THE TASK
Please find all lines containing "This" in the listing below and copy them.

RECORDS
*** Begin section ***

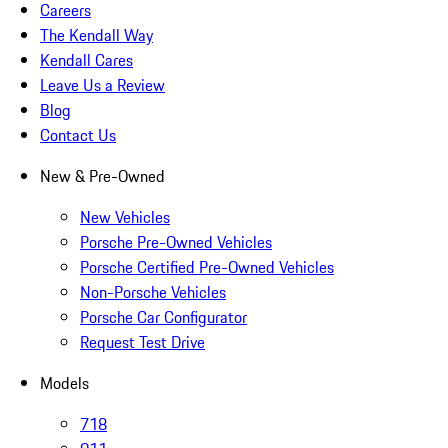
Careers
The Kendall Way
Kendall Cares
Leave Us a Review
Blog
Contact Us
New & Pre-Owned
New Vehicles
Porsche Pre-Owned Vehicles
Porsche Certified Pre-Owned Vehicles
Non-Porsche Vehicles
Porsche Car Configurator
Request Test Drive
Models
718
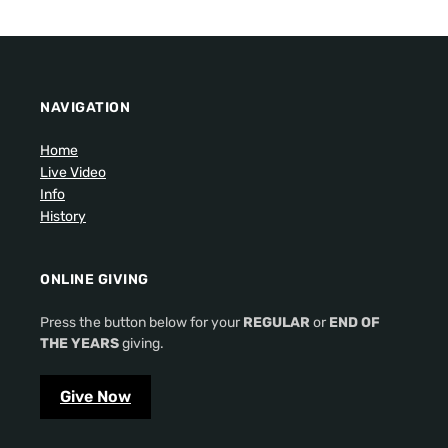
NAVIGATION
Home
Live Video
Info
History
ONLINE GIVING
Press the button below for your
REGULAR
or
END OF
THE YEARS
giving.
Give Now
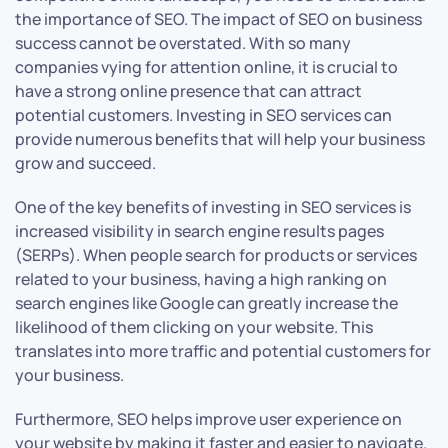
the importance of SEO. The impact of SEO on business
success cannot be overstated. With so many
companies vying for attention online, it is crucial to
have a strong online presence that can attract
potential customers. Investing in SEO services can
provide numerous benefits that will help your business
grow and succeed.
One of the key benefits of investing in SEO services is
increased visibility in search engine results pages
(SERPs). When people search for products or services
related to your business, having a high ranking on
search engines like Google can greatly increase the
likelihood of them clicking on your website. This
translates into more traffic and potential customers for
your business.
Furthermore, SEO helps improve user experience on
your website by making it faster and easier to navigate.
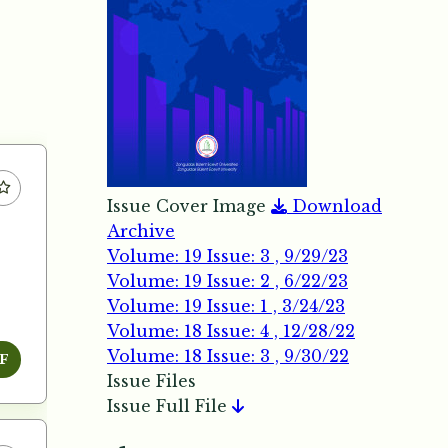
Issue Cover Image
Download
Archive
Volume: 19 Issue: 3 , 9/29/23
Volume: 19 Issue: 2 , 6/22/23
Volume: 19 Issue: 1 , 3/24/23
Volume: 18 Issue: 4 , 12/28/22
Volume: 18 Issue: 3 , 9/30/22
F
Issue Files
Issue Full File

*** End section ***
*** Begin section ***

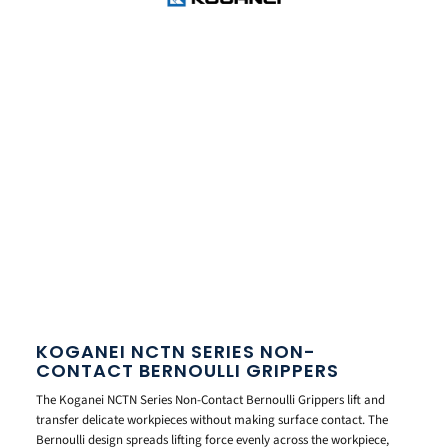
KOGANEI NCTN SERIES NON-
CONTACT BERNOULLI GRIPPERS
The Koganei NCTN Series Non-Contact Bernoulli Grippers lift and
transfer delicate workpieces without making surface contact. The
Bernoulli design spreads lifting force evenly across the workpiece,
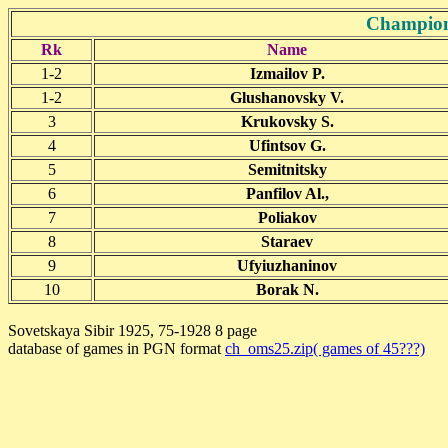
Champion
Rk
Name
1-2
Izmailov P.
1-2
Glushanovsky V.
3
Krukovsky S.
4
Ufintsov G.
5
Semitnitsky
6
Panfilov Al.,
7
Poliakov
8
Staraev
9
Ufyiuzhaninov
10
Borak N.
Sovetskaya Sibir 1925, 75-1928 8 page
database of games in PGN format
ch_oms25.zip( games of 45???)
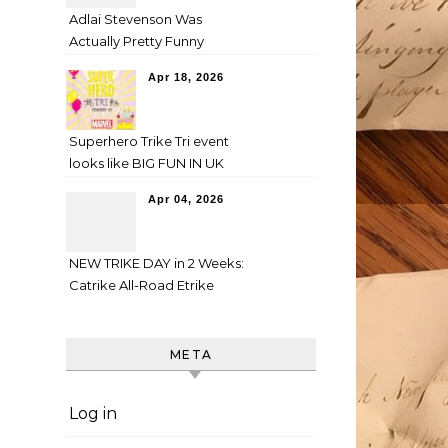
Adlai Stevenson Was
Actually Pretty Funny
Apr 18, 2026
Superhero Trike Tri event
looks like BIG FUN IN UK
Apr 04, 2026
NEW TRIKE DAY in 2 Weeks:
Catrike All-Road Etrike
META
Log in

*** End section ***
*** Begin section ***

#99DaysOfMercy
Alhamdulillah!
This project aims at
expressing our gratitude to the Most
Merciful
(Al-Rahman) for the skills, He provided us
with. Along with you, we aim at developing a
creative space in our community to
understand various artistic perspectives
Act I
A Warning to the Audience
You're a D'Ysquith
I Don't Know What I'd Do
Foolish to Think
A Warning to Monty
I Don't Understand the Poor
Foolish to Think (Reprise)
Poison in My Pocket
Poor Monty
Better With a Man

*** End section ***

FINISHED TASK
likelihood of them clicking on your website. This
This project aims at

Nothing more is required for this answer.